Letters to the Editors

By Michael L. Stewart

To the editors:

Erol N. Gulay’s February 23rd opinion article, “The Misunderstanding of the Christ” demonstrates an unfamiliarity with its subject, Mel Gibson’s film “The Passion of the Christ.” It would not surprise me to hear that he had not seen the film when he wrote his column criticizing it.

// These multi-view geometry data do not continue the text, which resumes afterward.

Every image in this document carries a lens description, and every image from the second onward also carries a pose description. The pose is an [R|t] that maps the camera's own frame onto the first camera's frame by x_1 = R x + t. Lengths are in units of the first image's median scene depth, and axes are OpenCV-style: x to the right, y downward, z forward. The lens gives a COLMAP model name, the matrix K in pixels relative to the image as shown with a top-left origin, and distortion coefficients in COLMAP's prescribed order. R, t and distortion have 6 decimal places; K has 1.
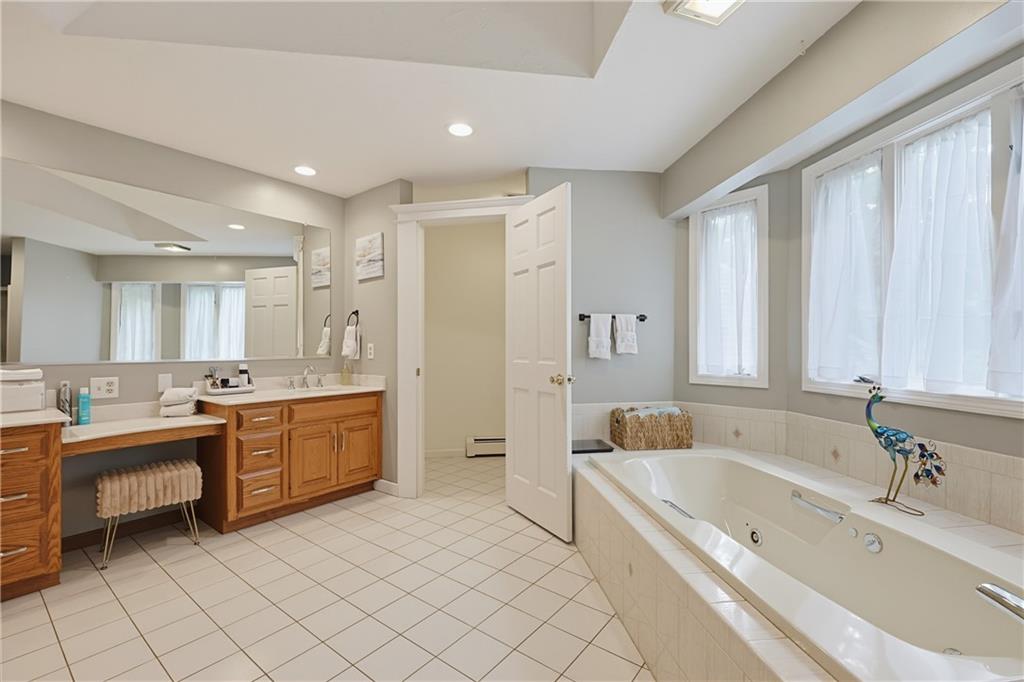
lens RADIAL K [[442.8, 0, 517.6], [0, 442.8, 343.0], [0, 0, 1]] dist [-0.010383, 0.000356]
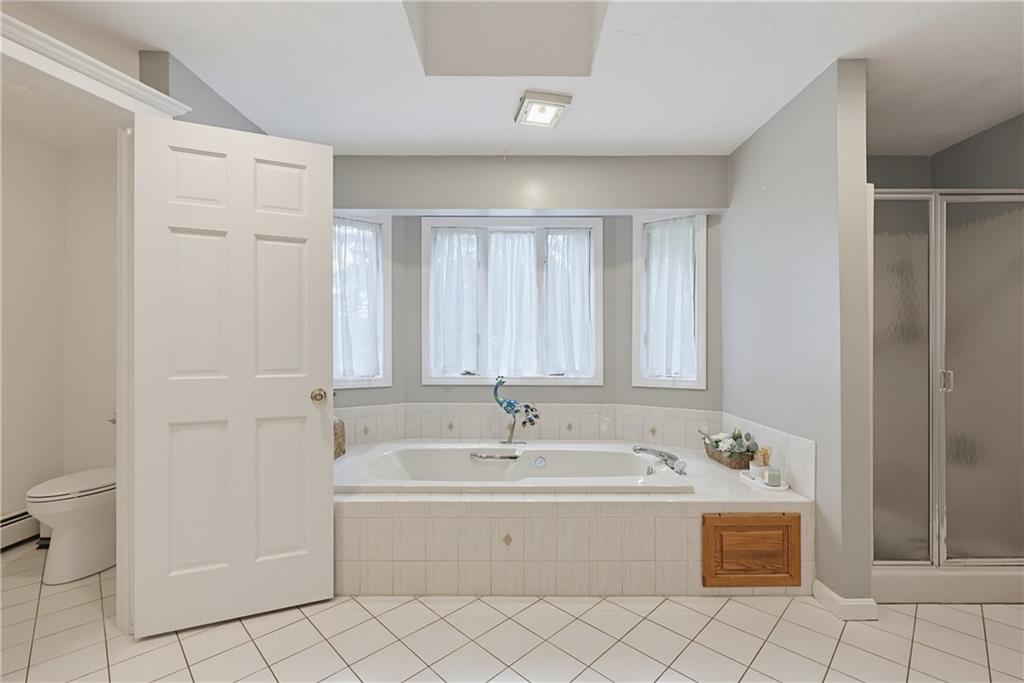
lens RADIAL K [[442.8, 0, 518.0], [0, 442.8, 343.6], [0, 0, 1]] dist [-0.010383, 0.000356]
pose [[0.109095, 0.011014, 0.993970, -0.718144], [-0.011968, 0.999881, -0.009765, -0.006479], [-0.993959, -0.010831, 0.109213, 0.645189]]
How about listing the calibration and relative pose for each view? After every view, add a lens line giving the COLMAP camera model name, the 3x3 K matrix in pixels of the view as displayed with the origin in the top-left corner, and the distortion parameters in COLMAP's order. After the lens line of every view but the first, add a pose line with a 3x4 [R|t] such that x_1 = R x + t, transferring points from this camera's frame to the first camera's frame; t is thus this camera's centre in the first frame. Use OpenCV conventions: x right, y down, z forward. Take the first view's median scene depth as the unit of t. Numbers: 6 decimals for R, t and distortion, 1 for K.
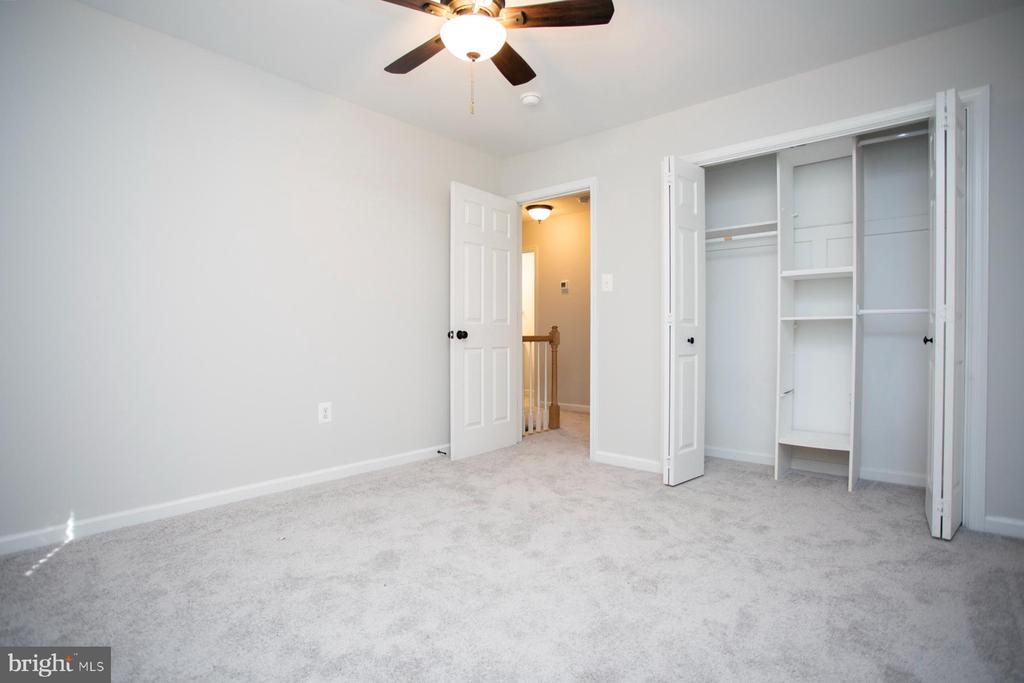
lens RADIAL K [[499.0, 0, 512.0], [0, 499.0, 341.5], [0, 0, 1]] dist [0.000784, 0.000285]
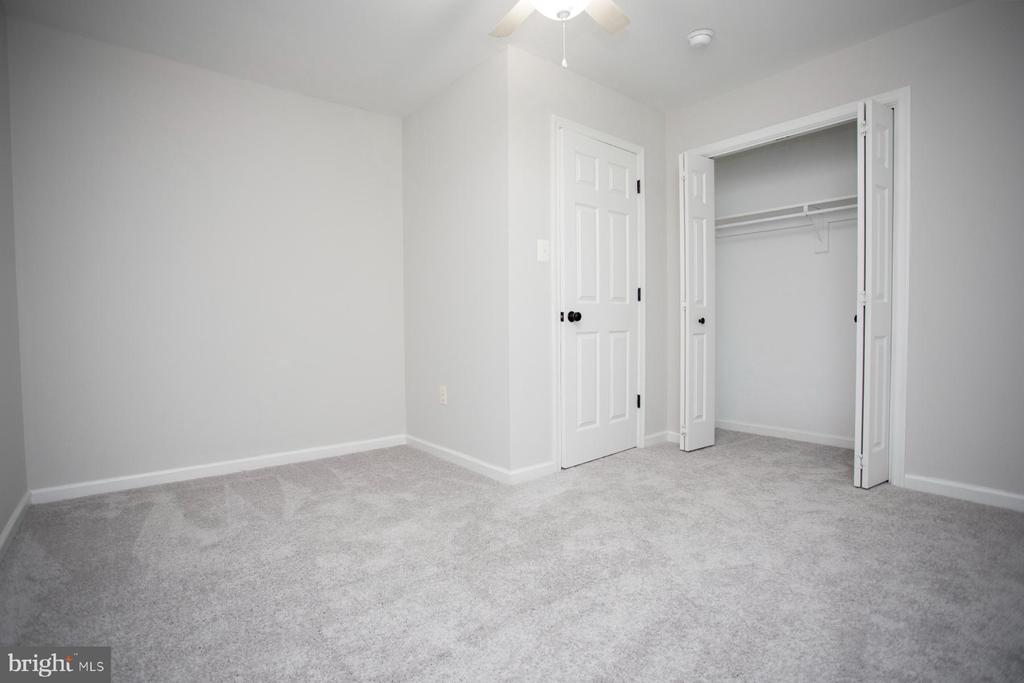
lens RADIAL K [[499.0, 0, 512.0], [0, 499.0, 341.5], [0, 0, 1]] dist [0.000784, 0.000285]
pose [[0.981702, -0.002874, -0.190404, 0.164423], [0.009287, 0.999419, 0.032799, 0.003809], [0.190199, -0.033967, 0.981158, -0.144969]]
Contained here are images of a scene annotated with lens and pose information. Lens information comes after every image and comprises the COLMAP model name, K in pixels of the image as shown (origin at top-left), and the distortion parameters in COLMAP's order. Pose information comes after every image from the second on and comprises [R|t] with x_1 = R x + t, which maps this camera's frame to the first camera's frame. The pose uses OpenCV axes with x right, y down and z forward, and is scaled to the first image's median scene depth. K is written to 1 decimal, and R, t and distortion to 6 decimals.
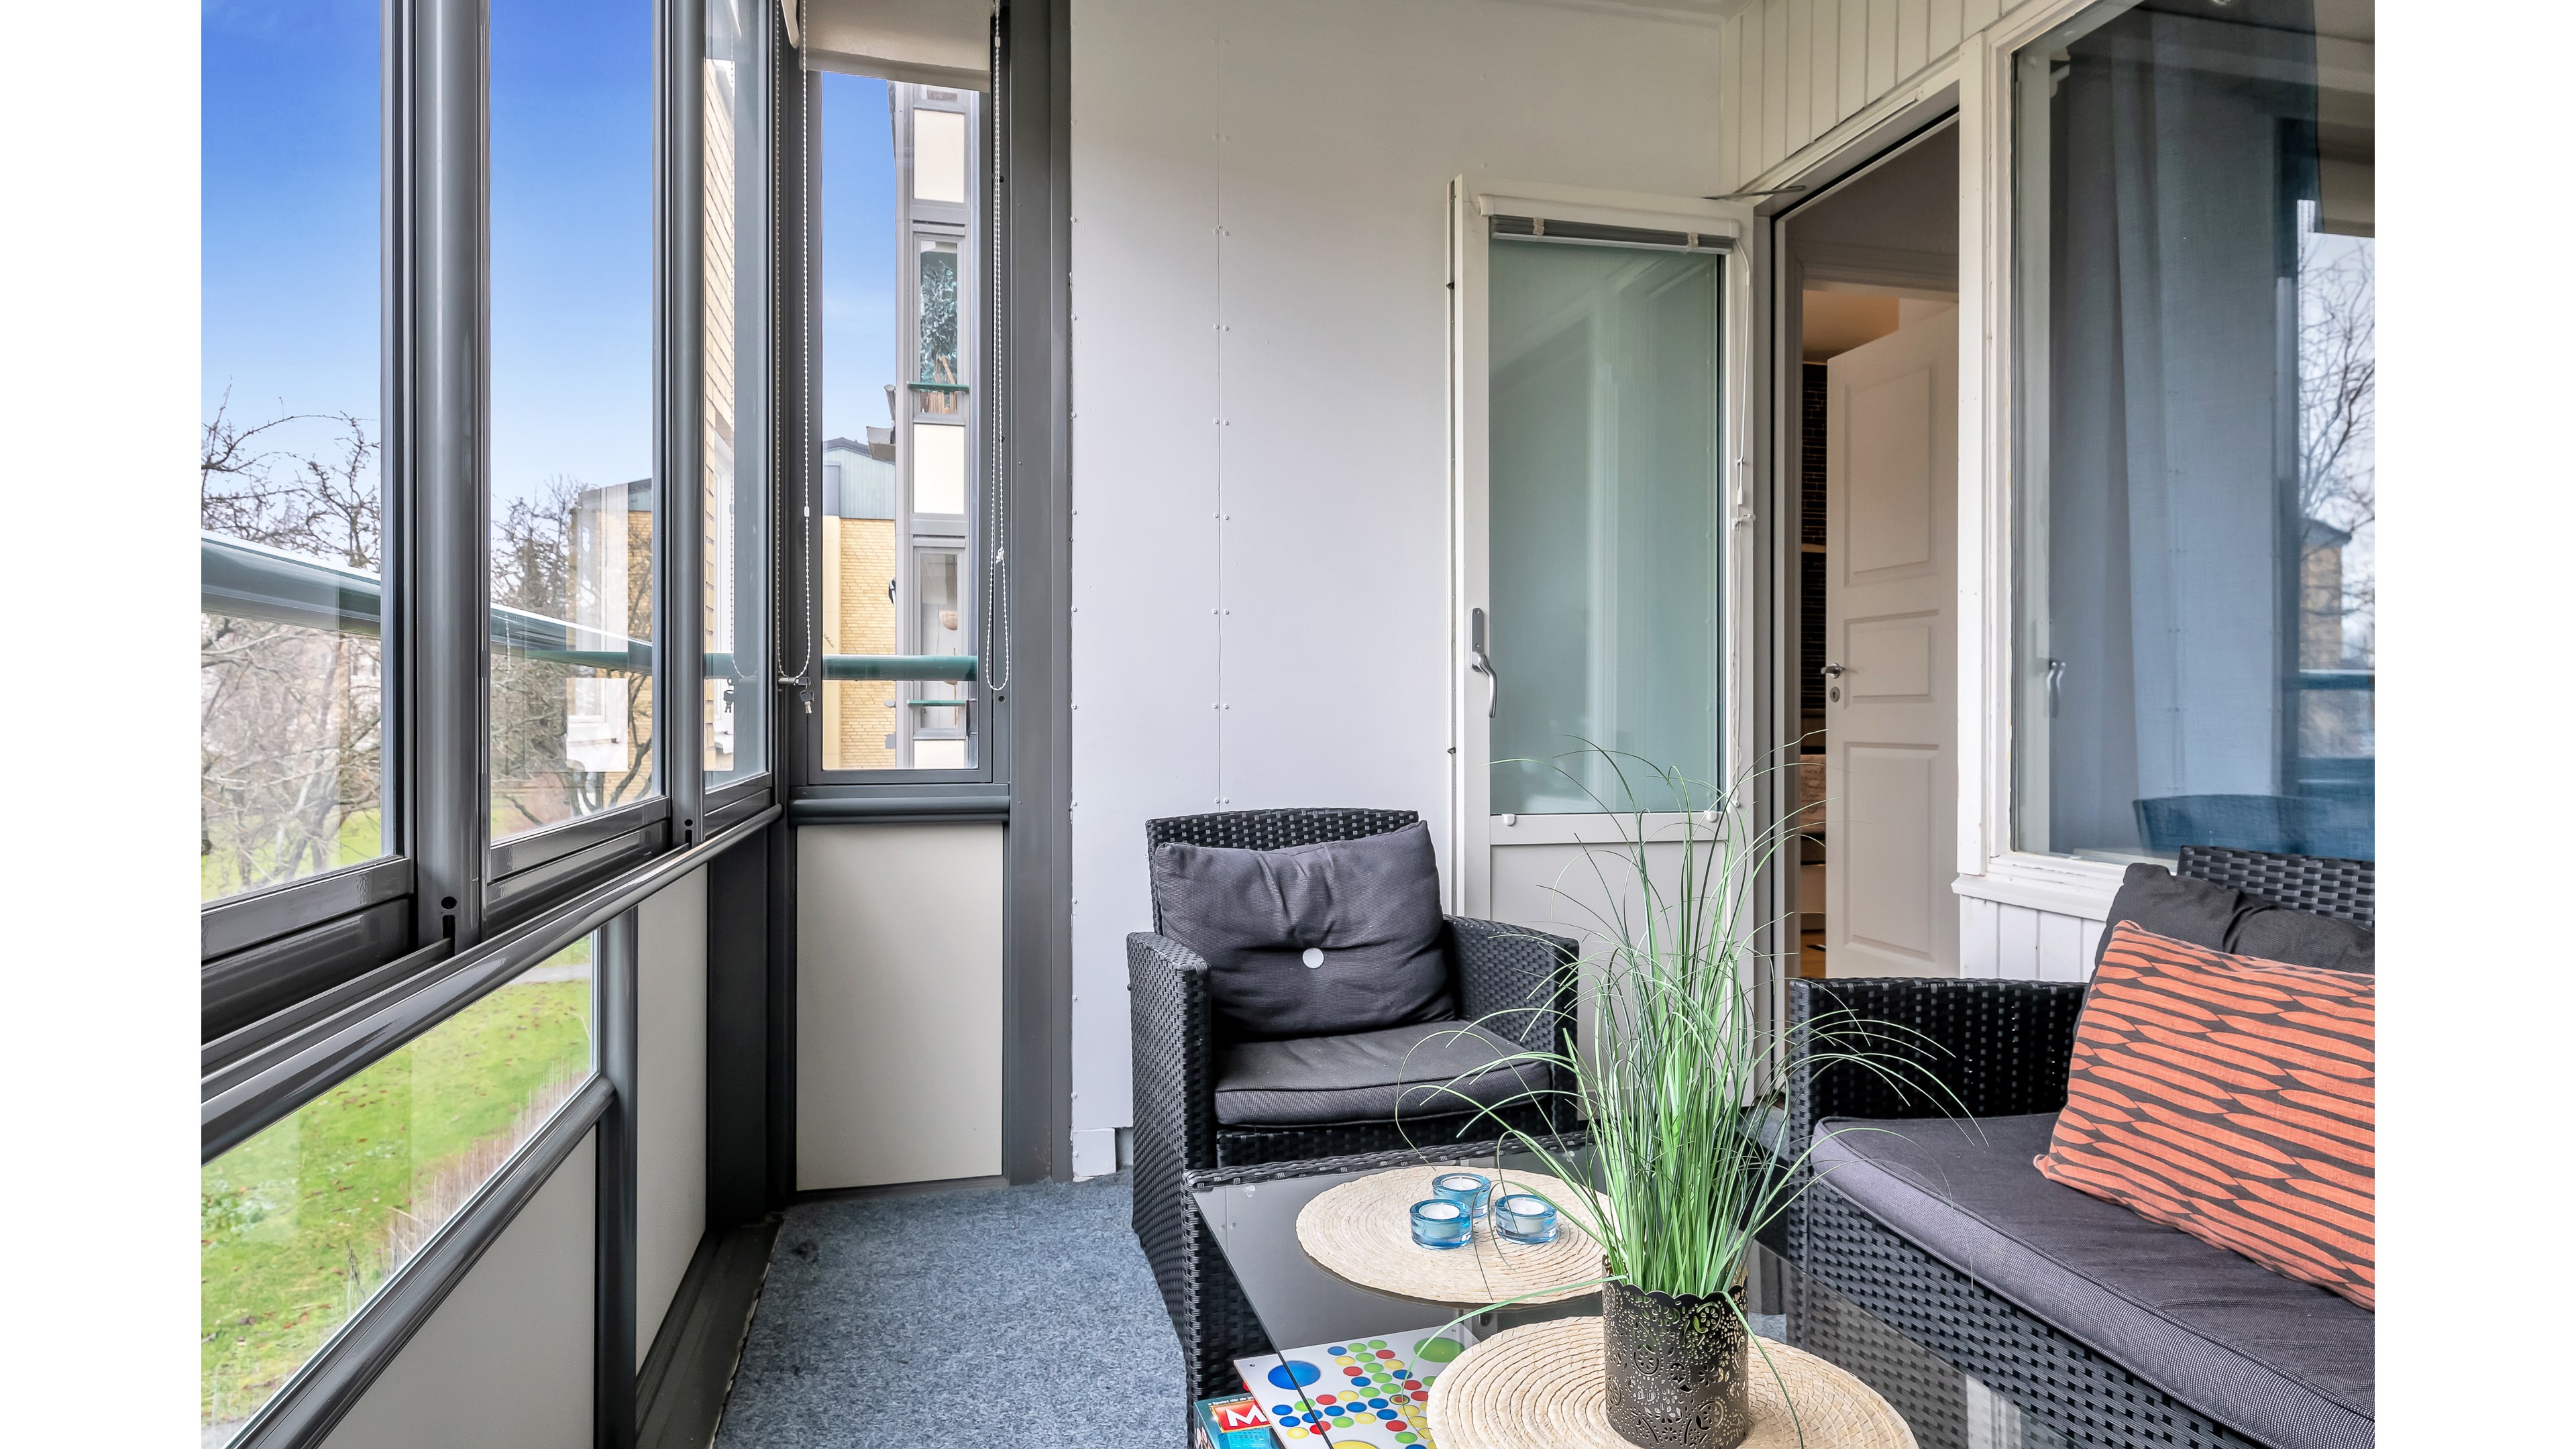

Gulay accuses Gibson of antisemitism: “Gibson never wants people to forget that we are ultimately responsible for his Lord crucifixion. And by people I mean the Jews.” I’d like to hear Gulay’s justification for this, since his article provides none. I saw the film last night, and if Gibson had an antisemitic agenda, he failed miserably. Simon the Cyrenian emerges as a major hero in the second half of the film. As in the gospels, one of the thieves (yes, a Jew) is seen as a sympathetic figure for his genuine remorse. Just as many Jews were depicted in the film as wishing for Jesus’s death, many were sympathetic to him, simply from the standpoint of watching a man endure a horrible ordeal. Through most of the film, the characters beating him were not Jewish, but Roman. Suggesting that the film makes any commentary on “the Jews” as a group is absurd.

To say that the film “focuses on the brutality and bloodshed visited upon Jesus, cleverly usurping the message of love and brotherhood, only to replace it with the message of intolerance, sin and violence” misses the point entirely. The critical moment in Christianity, Christians believe, was precisely when Jesus endured the hell depicted in the film. Christ went through it, according to Christian belief, so that the people that he loved (read: “everybody”) could be saved. Gibson attempted to depict the extent of that sacrifice. How successful Gibson was in doing this is potentially debatable. What is not debatable is that he was not pointing fingers or guilt-tripping anybody.

In the future, it would behoove Crimson writers writing about a film that depicts events in the Gospels to have a working knowledge of Christianity of some kind. At the very least, it would be helpful if they were to have seen the film before writing about it.